The sales rush for gaming consoles, after an initial price cut across the board for some of the most popular gaming machines, seems to have slowed somewhat, according to numbers from market researcher NPDFunworld. NPD figures show that average weekly sales of consoles in the United States dropped to 316,000 units in July, from 403,000 units per week in June. Analysts, however, said that the July sales drop was smaller than expected.

Software savvy
Apple Computer on Saturday will officially release its update to OS X, code-named Jaguar. The date, interestingly enough, coincides with the seventh anniversary of the day that Microsoft presented Windows 95 to the world in the most extravagant product kickoff in computing history. Apple hopes to make a little history of its own with software it sees as capable of wooing Windows users to the Mac.

But that goal may not be an easy one to reach. In too many ways, analysts say, Mac OS X 10.2 plays catch-up with XP, the current version of Windows. Apple also faces challenges from new Microsoft products on the horizon, such as Windows XP Media Center Edition, around which Hewlett-Packard and other PC makers plan to create computer hybrids chock-full of digital and multimedia features.

Software maker Borland also has its eyes on Microsoft, with a set of programming tools that allow software developers to build software for Microsoft's Windows operating system and its overarching .Net software strategy. Borland's suite of tools, code-named Galileo, will be positioned to compete against Microsoft's Visual Studio.Net, the company said. Borland is hoping to position itself as an alternative for developers who want to target .Net, but who do not want to be locked into Microsoft's programming tools and technologies.

Separately, Microsoft this week said it plans to revamp Visual Studio.Net to work with new products that are expected to ship in the coming months. Those products include Windows.Net Server, the next version of Microsoft's server operating system, and an upcoming release of the company's SQL Server database, code-named Yukon.

Want Office XP for cheap?
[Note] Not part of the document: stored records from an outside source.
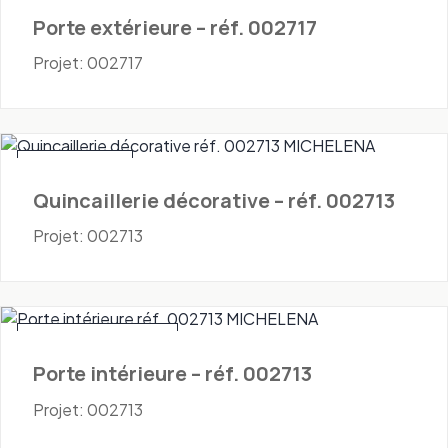
Porte extérieure – réf. 002717
Projet: 002717
Quincaillerie
Quincaillerie décorative – réf. 002713
Projet: 002713
Portes - Intérieures
Porte intérieure – réf. 002713
Projet: 002713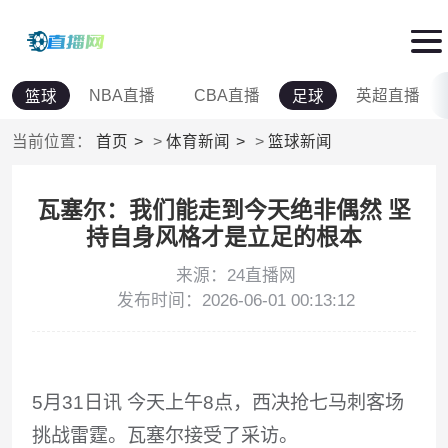
NBA直播
CBA直播
英超直播
篮球
足球
当前位置：
首页
>
体育新闻
>
篮球新闻
瓦塞尔：我们能走到今天绝非偶然 坚
持自身风格才是立足的根本
来源：24直播网
发布时间：2026-06-01 00:13:12
5月31日讯
今天上午8点，西决抢七马刺客场
挑战雷霆。瓦塞尔接受了采访。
Microsoft offers an academic version of the software package for students and teachers, but sales show many nonstudents are grabbing the discounted version for themselves. In some cases, the software is priced $330 less than the same nonacademic version of Office XP. Microsoft wouldn't say whether the academic promotion was meant to push overall sales of Office XP, but analysts said the strategy was obvious.
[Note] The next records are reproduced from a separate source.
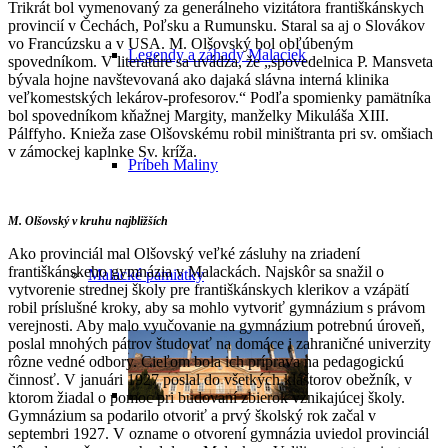
Trikrát bol vymenovaný za generálneho vizitátora františkánskych
provincií v Čechách, Poľsku a Rumunsku. Staral sa aj o Slovákov
vo Francúzsku a v USA. M. Olšovský bol obľúbeným
Legendy a záhady Malaciek
spovedníkom. V literatúre sa uvádza, že „spovedelnica P. Mansveta
bývala hojne navštevovaná ako dajaká slávna interná klinika
veľkomestských lekárov-profesorov.“ Podľa spomienky pamätníka
bol spovedníkom kňažnej Margity, manželky Mikuláša XIII.
Pálffyho. Knieža zase Olšovskému robil miništranta pri sv. omšiach
v zámockej kaplnke Sv. kríža.
Príbeh Maliny
M. Olšovský v kruhu najbližších
Ako provinciál mal Olšovský veľké zásluhy na zriadení
františkánskeho gymnázia v Malackách. Najskôr sa snažil o
Malacké pamiatky
vytvorenie strednej školy pre františkánskych klerikov a vzápätí
robil príslušné kroky, aby sa mohlo vytvoriť gymnázium s právom
verejnosti. Aby malo vyučovanie na gymnázium potrebnú úroveň,
poslal mnohých pátrov študovať na domáce i zahraničné univerzity
rôzne vedné odbory. Cieľom bola ich príprava na pedagogickú
činnosť. V januári 1927 poslal do všetkých kláštorov obežník, v
ktorom žiadal o pomoc pri budovaní zbierok vznikajúcej školy.
Gymnázium sa podarilo otvoriť a prvý školský rok začal v
septembri 1927. V ozname o otvorení gymnázia uviedol provinciál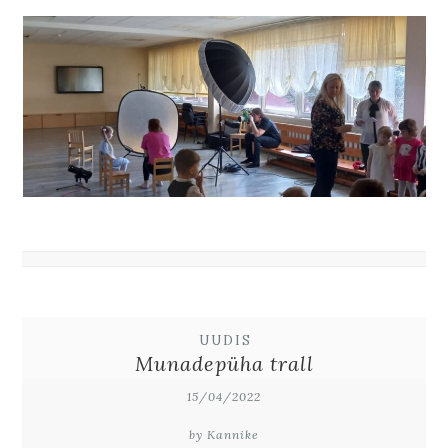
UUDIS
Munadepüha trall
15/04/2022
by Kannike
"It's pretty clear Microsoft wants more penetration in the consumer market, which is one reason they took the product out of the traditional educational reseller market," said Steve Koenig, an analyst at market research firm NPDTechworld.

Also of note
Microsoft will finally take the plunge and offer a Macintosh version of its MSN Internet service, although the service won't be available until early next year...File-swapping company StreamCast released its long-awaited version of Morpheus. Many users said an earlier version was far easier to use...Sick of spam? Many junk-mail haters are taking their cases to court to try to wring some cash out of spammers. While the pitfalls are many, returns are few...Dell Computer will begin offering an unbranded, low-priced desktop PC to distributors that cater to small businesses--typically companies with fewer than 100 employees...A trial version of Opera 7 is on its way, but it will resemble its predecessor only in superficial ways. The rendering engine--the heart of the browser, which interprets code pulled down from Web servers--has been rewritten from the ground up over the past 18 months.